Canseco’s appearance at the Kansas City, Kan., stadium will benefit Harvesters, an area food bank. Fans who bring non-perishable food items for donation on Sunday (at Gate B) can purchase two-for-one select seats.
Canseco’s goal on the tour, along with helping to raise money for charitable organizations like Harvesters (and promoting a new documentary about his life) is to break the world record for the longest softball home run — 510 feet, by Bruce Meade in Amarillo, Texas, in 1978.
Sort of like Canseco’s MLB legacy, meanwhile, the longest baseball home run seems to be a matter of opinion.
Some say it was Mickey Mantle’s estimated 634-foot blast for the Yankees against the Detroit Tigers in September 1960, but Bill Jenkinson of the National Baseball Hall of Fame claims the mark really belongs to Babe Ruth and his 575-foot homer on July 18, 1921, at Detroit.
In any event, expect Canseco to belt balls a long, long way Sunday evening.

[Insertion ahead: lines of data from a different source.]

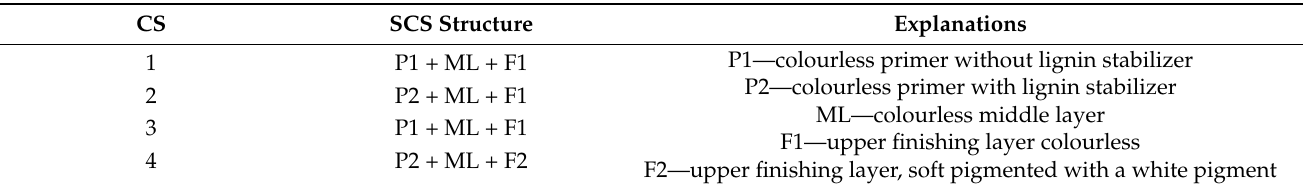
Table 1. Structure of coating systems applied on spruce wood.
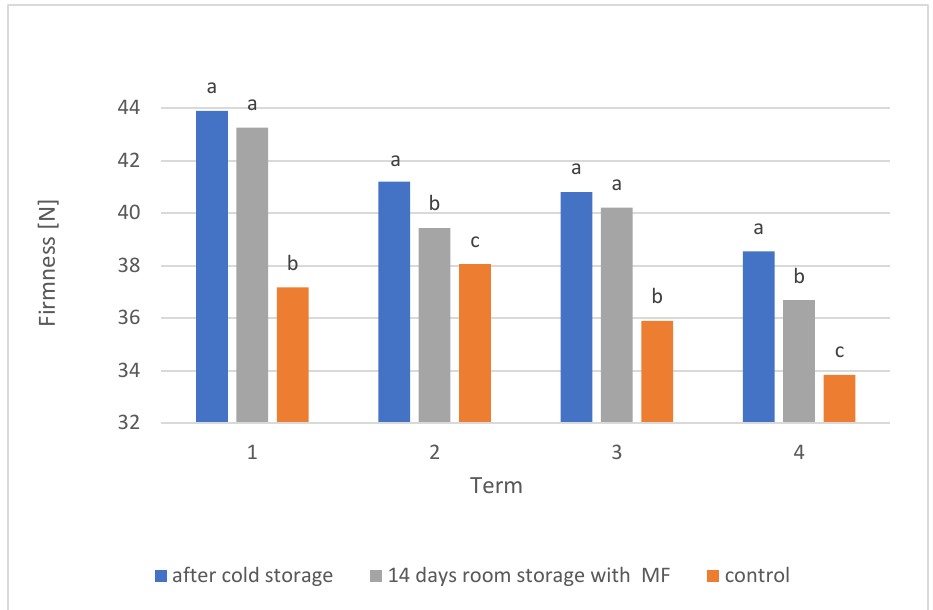
Figure 3. Effects of MF on the firmness of Idared apples after 120 days of cold storage. For each experiment, apples were stored in room conditions for 14 days. Statistically significant differences are marked by different letters. Differences between average values that are marked with the same letters (a,b) are not statistically significant. The data were analysed separately for each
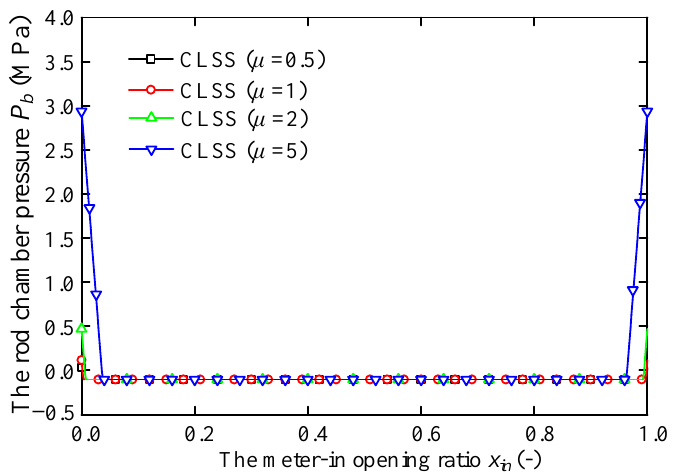
Figure 19. The rod chamber pressure P b of CLSS with retraction working mode.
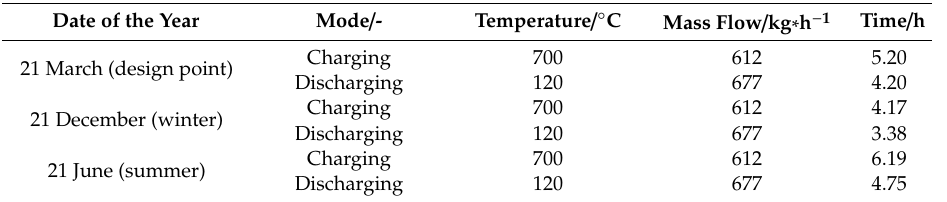
Table 2. Test parameter [27].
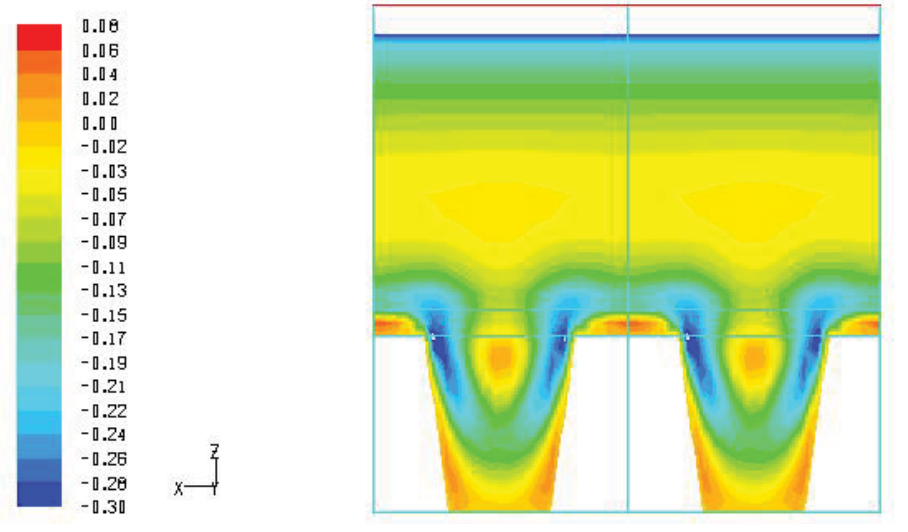
Figure 9: Radial velocity component (z) – cross section through the protrusions (row 1) The possible mixing movements in the flow field are shown for instance in the serial of Fig. 9 to Fig. 11 with radial velocity in several cross sections in the planes x-z (across to the direction of the rotation). Without any next analysis, it is visible the air movement in this direction – the details depend on the actual position (y) of the plane of observation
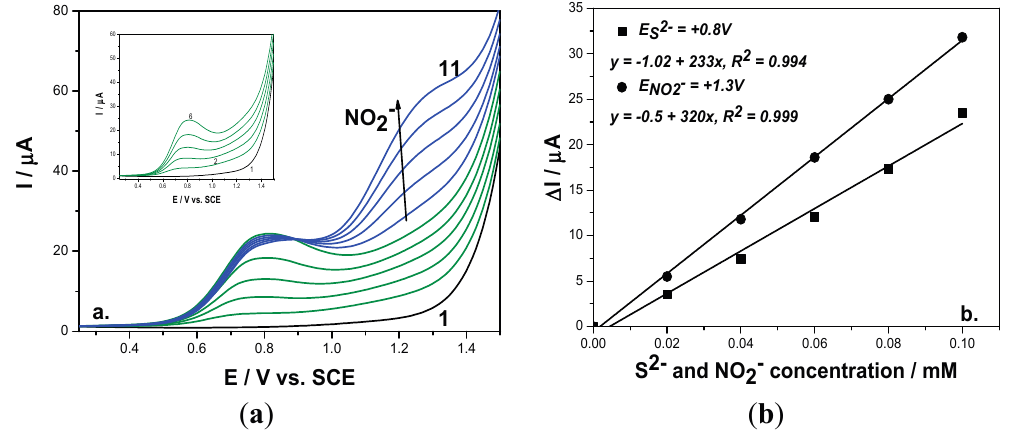
Figure 4. ( a ) Square-wave voltammograms recorded on a BDD electrode under 0.01 V step potential and 0.2 V modulation amplitude, 10 Hz frequency, scan rate 0.1 V·s − 1 , between − 0.25 and +1.5 V vs . SCE in 0.1 M Na 2 SO 4 supporting electrolyte (curve 1) in the presence of 0.02–0.1 mM mixtures of sulfide (curves 2–6; Inset of figure), and 0.02–0.1 mM nitrite (curves 7–11). ( b ) Calibration plots of the current vs .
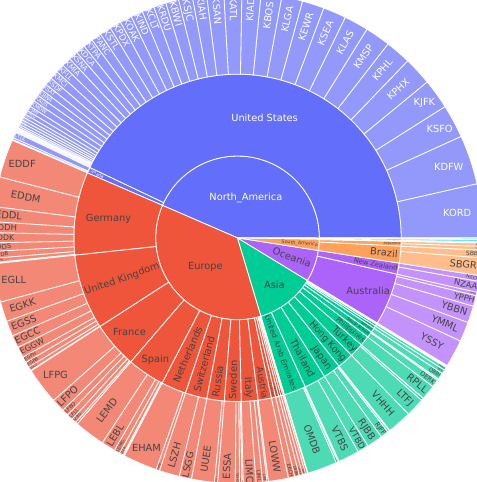
Figure 1. Proportion of the observed landings per region, country, and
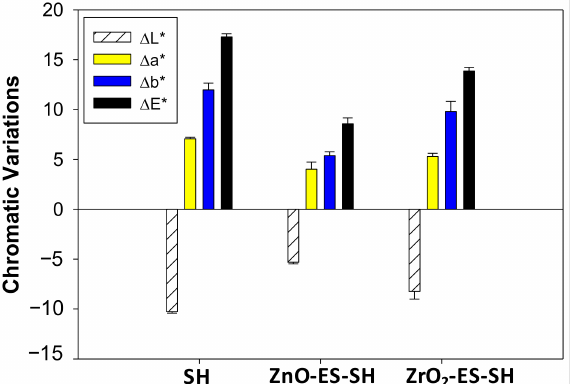
Figure 6. Chromatic variations experienced by wood specimens coated with SH, Zn-ES-SH, and ZrO 2 -ES-SH after ultraviolet (UV) irradiation (500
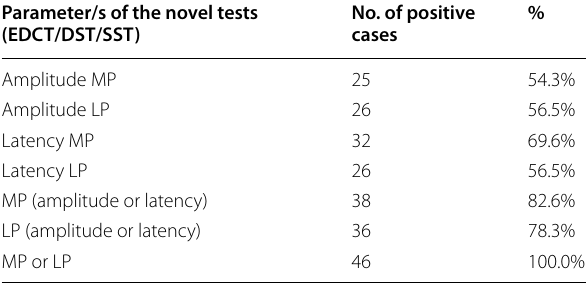
EDCT Eversion dorsiflexion compression test, DST Double stance test, SST Single stance test, MP Medial plantar, LP Lateral plantar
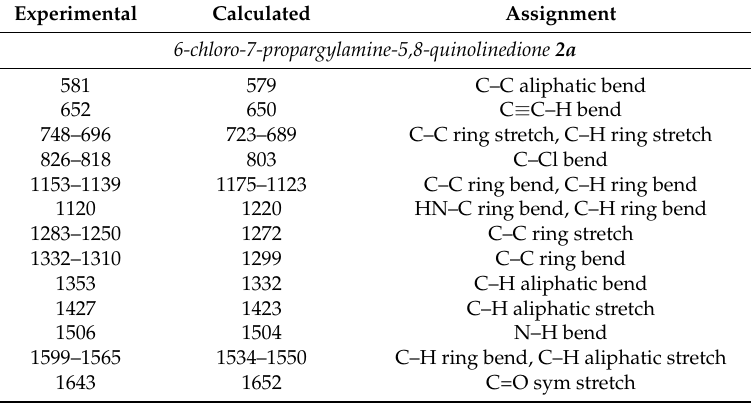
Figure 5. Experimental (red line) and calculated (black line) IR spectra for 7-chloro-6-propargylamine- 5,8-quinolinedione 3a (450–3500) cm − 1 . See Table 3 for band assignments. Table 3. Experimental and calculated vibrational frequencies (cm − 1 ) and band assignments for studied compounds 2a and 3a . Experimental Calculated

Like Meade, who stood 6-foot-6 and 265 pounds in the 1970s, Canseco remains a strapping man of 6-foot-4 and not far off his playing weight of 240.
“This will be fun for the fans and the kids,” Canseco said in a story posted recently by Yahoo. “I’m going for 600 feet for both records to really raise the bar.
“I have a 572-foot softball bomb at the College of the Canyons (in Santa Clarita, Calif.) that was unofficial, so I think it is possible.”
Before retiring in 2001, Canseco hammered an AL-best 42 homers in 1988 and 44 in 1991. The AL Rookie of the Year in 1986 and MVP in 1988, he was also baseball’s first 40-40 player — hitting 40 home runs and stealing 40 bases in 1988.
From Kansas City, the so-called CansecoMobile will roll on to similar appearances in Bakersfield, Calif., (Tuesday), LA (Aug. 10), New York (Aug. 16-17) and Canton, Ohio, (Aug. 24).